J’ai, d’abord, lancé sur le papier un graphisme noir acrylique rigide, agressif, comme des trajectoires de projectiles, jusqu’à obtenir une forme à chaque fois différente tout en laissant des trouées. Dans ces trouées, j’interviens avec du crayon gras noir pour traiter une apparition de motifs enchevêtrés que j’appelle « entêtement culturel ». Je fais ainsi référence à la relation culturelle berbère avec les phéniciens qui avaient installé des comptoirs commerciaux sur la cote libyenne (appellation de tout le maghreb pendant l’antiquité). Certains chercheurs disent que le mot « tifinagh », qui désigne l’écriture amazigh (berbère), est un féminin pluriel de « tafniqt », qui veut dire « la phénicienne ».

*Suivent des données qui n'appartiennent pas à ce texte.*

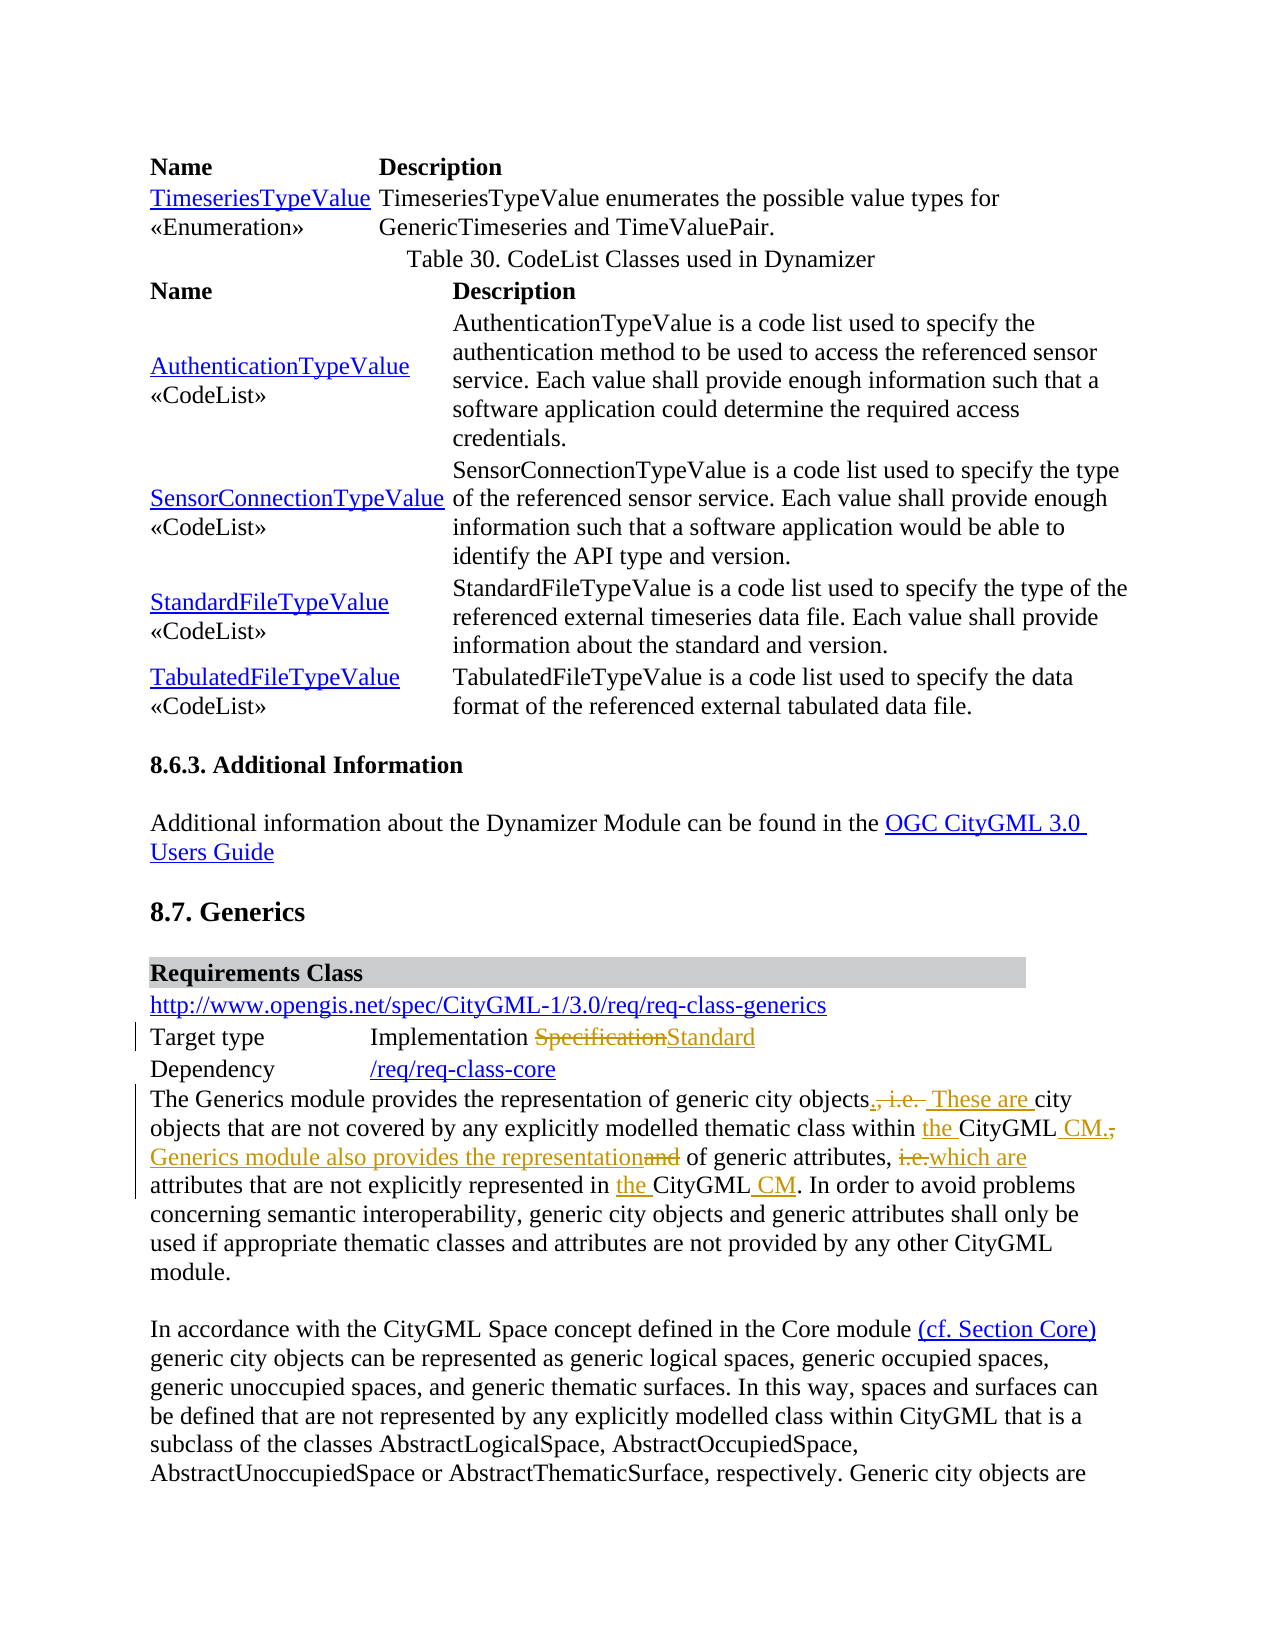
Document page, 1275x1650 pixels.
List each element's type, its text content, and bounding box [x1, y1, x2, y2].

text The Generics module provides the representation of generic city objectscity objects that are not covered by any explicitly modelled thematic class within CityGML of generic attributes, attributes that are not explicitly represented in CityGML. In order to avoid problems concerning semantic interoperability, generic city objects and generic attributes shall only be used if appropriate thematic classes and attributes are not provided by any other CityGML module. [150, 1084, 1125, 1285]
table_cell TabulatedFileTypeValue is a code list used to specify the data format of the referenced external tabulated data file. [451, 661, 1133, 721]
table_cell TabulatedFileTypeValue «CodeList» [149, 661, 451, 721]
table_cell /req/req-class-core [368, 1052, 1026, 1084]
table_cell http://www.opengis.net/spec/CityGML-1/3.0/req/req-class-generics [149, 989, 1026, 1020]
table_cell AuthenticationTypeValue «CodeList» [149, 306, 451, 453]
table_cell TimeseriesTypeValue «Enumeration» [149, 182, 377, 242]
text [150, 1314, 1125, 1487]
table_cell StandardFileTypeValue «CodeList» [149, 571, 451, 661]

Je décide alors d’un basculement d’un espace rectangulaire à chaque fois différent, un déséquilibre, une instabilité provoquée par la violence de l’événement. Ce basculement laissant apparaitre un fond de motifs enchevêtrés traité cette fois ci à l’acrylique. C’est toujours cet « entêtement culturel », mais plus marqué et dans lequel j’incruste en arabe le titre du chant وانا امشي, placé à chaque fois différemment, selon le rythme du déséquilibre.
Après réflexion, pour plus d’impact, j’ajoute, sur chaque œuvre, un gros point rouge qui de son noyau laisse partir une petite flèche en début de spirale. En alignant les sept œuvres, en respectant l’ordre, on obtient ainsi une impression de mouvement avec une série de percussions comme une rafale.